Dosyaya ibraz edilen acente sözleşmesinin incelenmesinde; acentenin komisyonunu düzenleyen sözleşmenin 9. maddesinde, poliçe iptallerinde önceden tahakkuk ettirilmiş olan komisyon alacağının, iptal veya iade ücret işlemine isabet eden oran nispetinde geri alınacağı düzenlenmiş olduğu ve taraflar arasındaki ihtilaflarda …nin defter ve kayıtlarının kesin delil niteliğinde olduğuna ilişkin delil sözleşmesinin yapılmış olduğu görülmüştür. Bu nedenle acentenin müvekkili konumundaki davacı … şirketinin usulüne uygun tutulmuş defter ve kayıtları, poliçeler ve dosya kapsamındaki diğer deliller dikkate alınarak değerlendirme yapılmıştır.
Tüm dosya kapsamı ve yukarıda açıklanan nedenler bir bütün olarak değerlendirildiğinde; ; taraflar arasında acente ilişkisinin sona erdiği, acente sözleşmesine göre iptal edilen poliçelerden dolayı acentenin önceden almış olduğu komisyon alacağının geri alınabileceği, ancak bu sorumluluğun fesih tarihine kadar geçerli olduğu, davacının iptal edilen poliçelerden dolayı iptal komisyonu alacağı olduğu kanaatine varılmıştır. Ve davacı tarafa yapılan ödemeler mahsup edildikten sonra davacının bu alacağının bilirkişi raporunda belirlenen 925,00 TL olduğu sonucuna ulaşılmıştır.
Tüm bu nedenlerle, davanın kısmen kabulüne, kısmi itirazın kısmen iptaline, takibin 925,00 TL asıl alacak üzerinden devamına, alacak çekişmeli olduğundan ve ancak yargılama sonucunda belirlendiğinden icra inkar tazminatı talebinin reddine, karar vermek gerekmiş ve aşağıdaki şekilde hüküm kurulmuştur.

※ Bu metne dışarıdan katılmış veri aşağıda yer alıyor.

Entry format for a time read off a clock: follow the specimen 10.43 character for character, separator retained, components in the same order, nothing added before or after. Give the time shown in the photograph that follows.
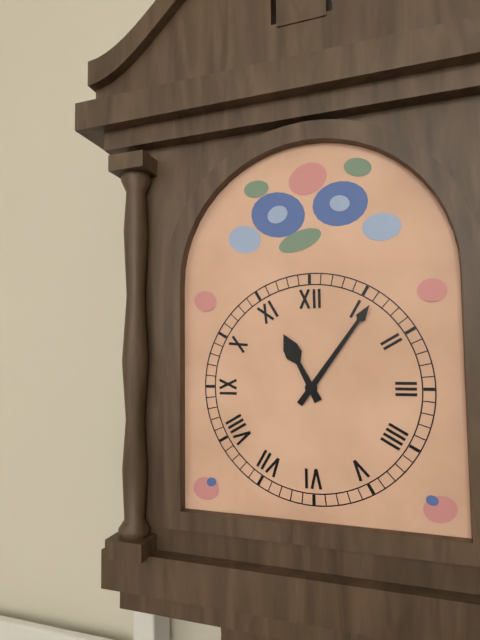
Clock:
11.06
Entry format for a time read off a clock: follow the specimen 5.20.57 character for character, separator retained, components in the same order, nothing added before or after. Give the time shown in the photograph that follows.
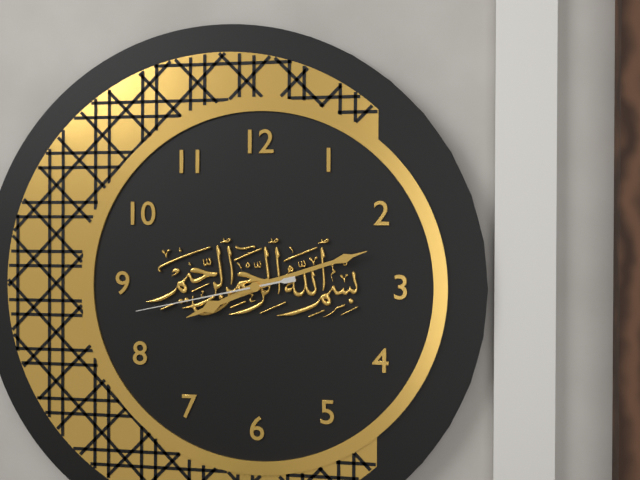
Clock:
8.12.43
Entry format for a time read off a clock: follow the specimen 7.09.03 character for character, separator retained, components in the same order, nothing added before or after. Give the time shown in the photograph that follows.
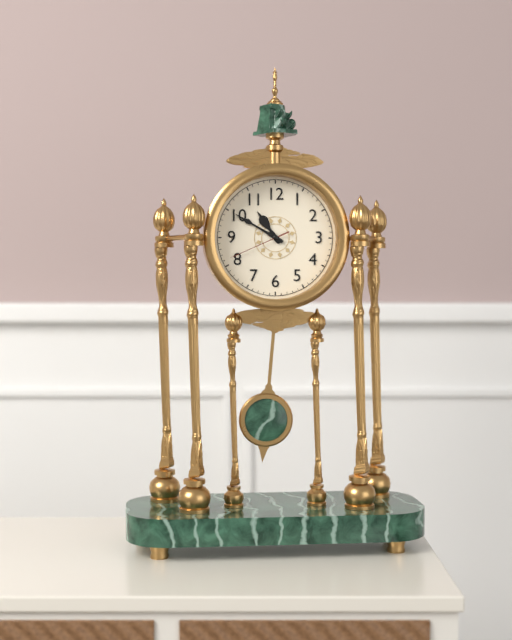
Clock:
10.50.41
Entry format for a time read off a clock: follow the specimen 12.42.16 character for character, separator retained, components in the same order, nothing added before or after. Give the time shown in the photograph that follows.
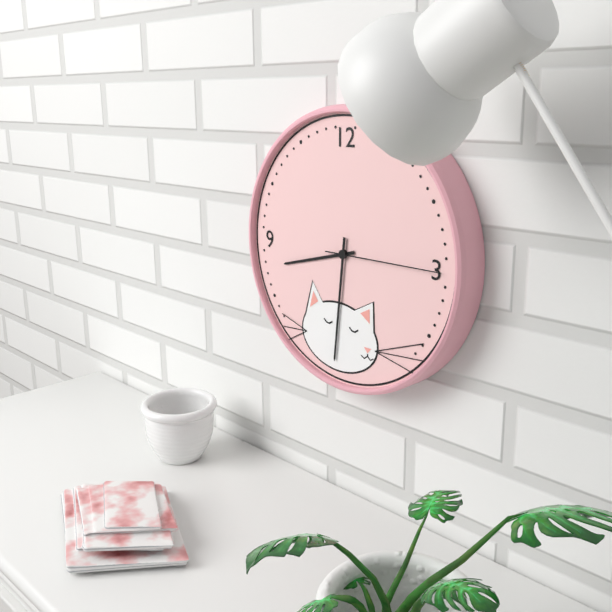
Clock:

HÜKÜM / Yukarıda açıklanan nedenlerle:
Davanın KISMEN KABULÜNE, kısmi itirazın kısmen iptaline, takibin 925,00 TL asıl alacak üzerinden devamına, icra inkar tazminatı talebinin reddine,
2-Karar tarihinde yürürlükte bulunan harçlar tarifesi gereğince hesaplanan 63,19-TL nispi karar ve ilam harcından, başlangıçta yatırılan 118,55-TL peşin harcın mahsubu ile bakiye 55,36-TL harcın karar kesinleştiğinde talep halinde davacı tarafa iadesine
3-Davacı tarafından yatırılan 63,19 TL peşin harcın davalıdan tahsil edilerek davacı tarafa verilmesine,
4-Davacı tarafından yapılan posta, tebligat, bilirkişi müzekkere masraflarından oluşan toplam 3.392,80,-TL yargılama giderinden, davanın kabulü reddi oranında yapılan hesaplama neticesinde 452,28 TL yargılama giderinin davalıdan tahsil edilerek davacı tarafa verilmesine, bakiye kısmın davacı üzerinde bırakılmasına,
5-Davacı kendisini vekille temsil ettirdiğinden, davanın kabul edilen miktar itibariyle Avukatlık Asgari Ücret Tarifesi gereğince 925,00 TL vekalet ücretinin davalıdan alınarak davacıya verilmesine,
6-Davalı kendisini vekille temsil ettirdiğinden, davanın reddedilen kısmı üzerinden, karar tarihinde yürürlükte bulunan Avukatlık Asgari Ücret Tarifesi 13.maddesi gereğince maktu 2.725,00- TL maktu vekalet ücretinin davacıdan alınarak davalıya verilmesine,
7-Davacı ve davalı tarafından yatırılan gider avansından bakiye kalan kısmın, karar kesinleştiğinde ve talep halinde taraflara iadesine,
Dair, taraf vekilinin yüzlerine karşı tebliğden itibaren 15 gün içerisinde Yargıtay Temyiz yolu açık olmak üzere karar verildi.11/02/2019

Katip … Hakim …
¸e-imzalıdır ¸e-imzalıdır
5070 Sayılı Kanun gereğince e-imza ile imzalanmıştır.